Unstructured interviews are the most ubiquitous selection method. In spite of the fact that many studies prove the incredibility of unstructured interviews, many HR professionals still jump on the bandwagon.
Why HR professionals love interviews
Cognitive biases can help explain why HR professionals still cling to unstructured interviews despite evidence of their limitations.
People tend to retroactively feel positive about their choices, even if they are flawed. Hiring managers would like to think they have hired the best candidates and, therefore, do not see the need to change.
Overconfidence is also a type of cognitive bias. Experienced hiring managers can get too confident in their ability to judge people and believe they are always right. Subsequently, they cling to their much-beloved evaluation method—traditional interviews—even if concrete evidence shows they are not nearly as effective as previously believed.
“For whatever reason, we have a deep-seated need to feel that we can judge character,” says Jason Dana, a visiting assistant professor in behavioural and decision research at the Yale School of Management. “The assumption is, if I meet them, I’ll know. People are wildly overconfident in their ability to do this, from a short meeting.
'I like you because I’m like you’
It is no secret that we have a tendency to favour people who are similar to us. Consequently, interviewers may unconsciously choose the candidates that have the same characteristics, styles, interests or backgrounds.
There are, of course, more practical reasons why traditional interviews are extremely popular among HR professionals: They are more convenient for interviewers. There is no need to prepare, test and finalise a list of questions. Throughout the interviews, interviewers do not need to carefully record interviewees’ answers.
What are the better alternatives?
Structured interviews enable hiring managers to make personal connections with candidates while minimising the impacts of bias. In the aforementioned Frank Schmidt and John Hunter analysis, structured interviews were tied with GMA (general mental abilities) tests as the second-best predictor of on-the-job performance. They account for 26% of hired employees’ subsequent performance, as opposed to the 14% of unstructured interviews.
In comparison to unstructured interviews, structured interviews are far more demanding and time-consuming in terms of preparation and implementation. Lists of job-related questions have to be written down, tested and validated. Weighting is assigned to each question according to its relative importance. The questions then have to be delivered to each candidate in a consistent manner, and the candidates’ responses have to be carefully scored during the interviews. But the efforts pay off in the end.
Structured interviews eliminate most biases and subjectivity via standardisation. All candidates are asked the same questions, which are job-related and carefully crafted to measure the candidates’ specific skills, competencies and experiences. Random, brainteaser questions should be avoided.

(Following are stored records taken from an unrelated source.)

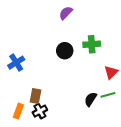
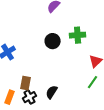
green line: (108, 95) -> (93, 82), turned -40
black semicircle: (91, 99) -> (52, 92), moved

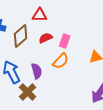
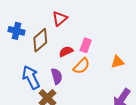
red triangle: (40, 15) -> (60, 19), turned -42
red semicircle: (46, 38) -> (66, 52), moved

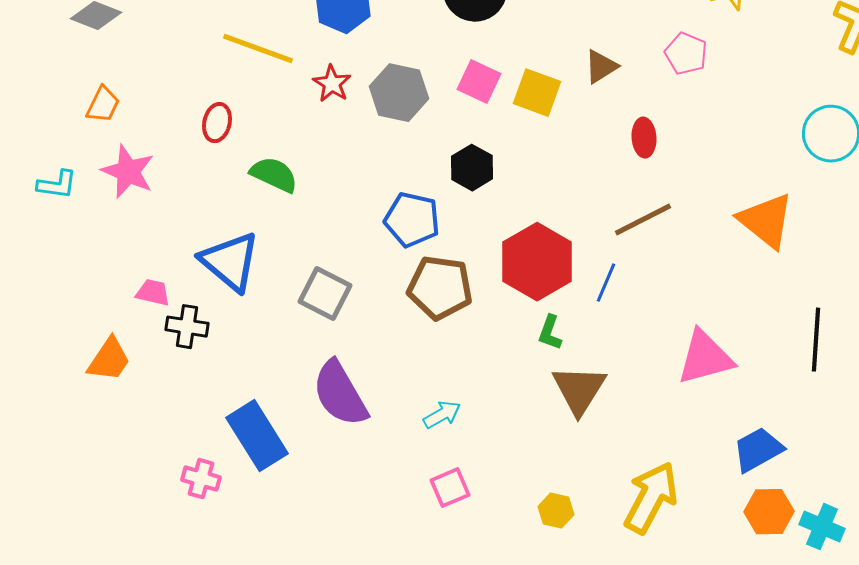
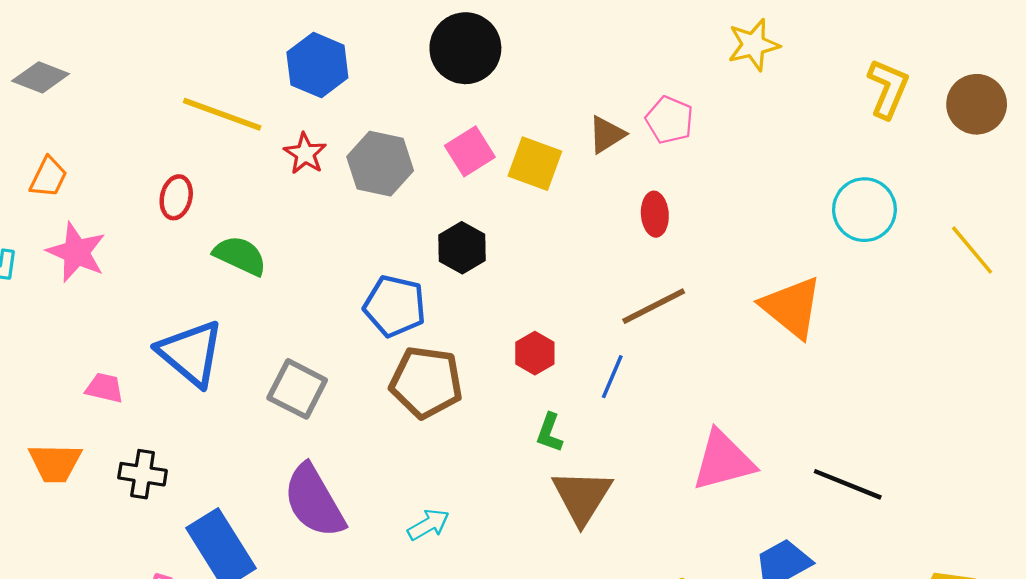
pink pentagon: (686, 54) -> (669, 120), moved
pink square: (479, 82) -> (470, 151), turned 33
red hexagon: (537, 262) -> (535, 353), size x0.5
black cross: (187, 327) -> (143, 474), moved
black line: (816, 340) -> (848, 484), moved, turned -72
orange trapezoid: (109, 360) -> (55, 463), turned 57

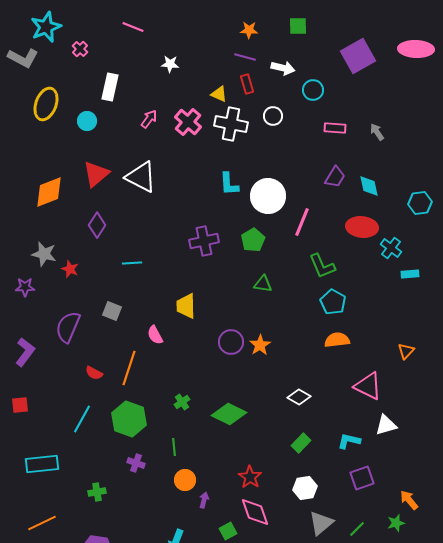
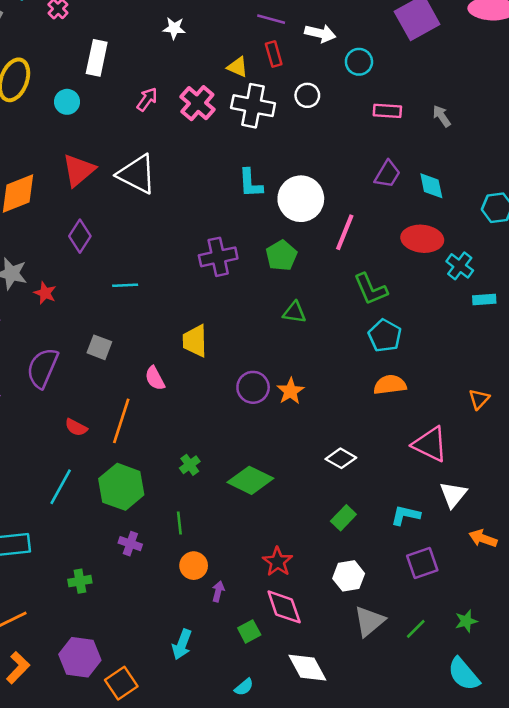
white triangle: (386, 425) -> (453, 495), turned -35
orange arrow: (409, 500) -> (483, 538), moved, turned -30

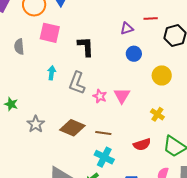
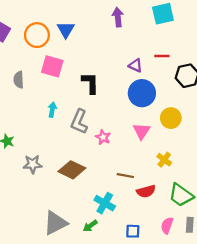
purple triangle: (127, 28) -> (136, 66), turned 40
blue circle: (134, 54) -> (142, 93), size x1.6
pink triangle: (122, 96) -> (142, 131), moved
gray star: (36, 124) -> (33, 164), turned 30
brown line: (103, 133) -> (125, 176), moved

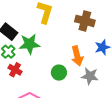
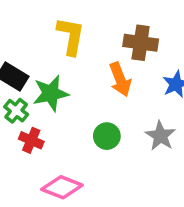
orange arrow: (77, 56) -> (120, 79), moved
gray star: (90, 76) -> (160, 136), turned 30

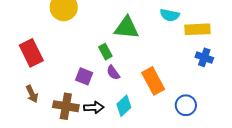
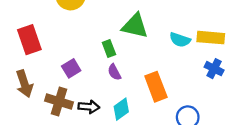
cyan semicircle: (170, 15) -> (180, 40), moved
purple square: (84, 76) -> (71, 68), moved, turned 30
brown arrow: (32, 94) -> (24, 84), size x1.4

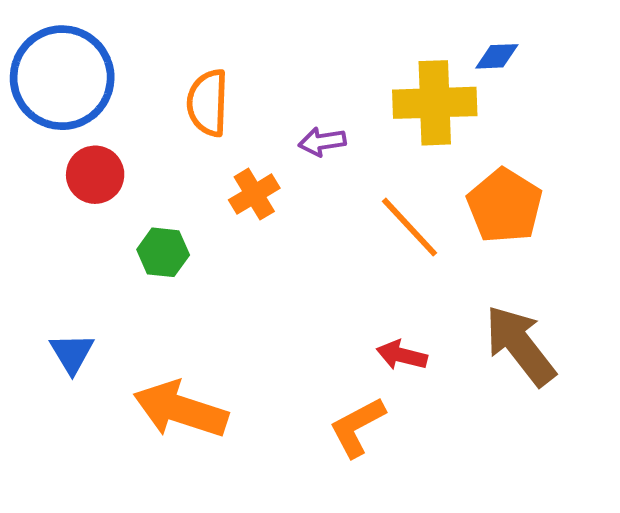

Each question is assigned a certain weight, for they are not equally important. The interviewers should also score each answer immediately rather than wait until the end of the session to avoid biases like recency and availability.
Ideally, the list of questions will be reviewed and updated from time to time to ensure their relevance and effectiveness. It also helps prevent candidates from obtaining the questions from previous interviewees and practising their responses in advance.
The underpinning of structured interviews is rather simple—how candidates behaved in the past is the best predictor of their future performance. Typically, two kinds of questions appear in a structured interview—behavioural and situational.
Behavioural questions require candidates to describe what they actually achieved or experienced in their prior jobs. For instance, “Tell me about a project that you failed to complete” or “Tell me about a time when you had to work with people you dislike.”
Situational questions require candidates to explain how they would handle specific, job-related situations. For instance, “What would you do if your boss rejected most of your ideas?” or “What would you do if you were assigned a task you are not trained to do?”
According to Frank Schmidt and John Hunter’s analysis, other assessment methods are better or as good as structured interviews: work sample tests and GMA tests.
Work sample tests
Work sample tests require candidates to perform tasks or activities that mirror what they would do in the job. They are, understandably, more geared towards routine, technical or task-oriented positions, such as mechanics, graphic designers, clerical staff, and programmers.
General mental ability (GMA) tests are tied with structured interviews as the second-best predictors of actual employee performance. They assess cognitive abilities such as reasoning, reading comprehension, logic, mathematical ability and verbal ability. GMA tests can be administered via paper- or computer-based formats. Cognitive ability tests have been proven to be exceptionally good at predicting on-the-job performance.
Every single selection method has its own pros and cons, and none can be claimed to be all-powerful with regard to hiring the right people. Even the best method in the Frank Schmidt and John Hunter study, work sample tests, can explain only 29% of employee performance. Consequently, it is better to use a combination of assessment tools. That is, structured interviews should be accompanied by some kind of test to maximise the results.
This is not to say companies should abandon job interviews altogether. It is understandable that hiring managers want to know their candidates on a more personal level after CV screening. It is the way interviews are conducted that must be changed. While much less popular than traditional interviews, structured interviews and other tests are far more powerful, and their credibility is much higher in terms of predicting actual job performance.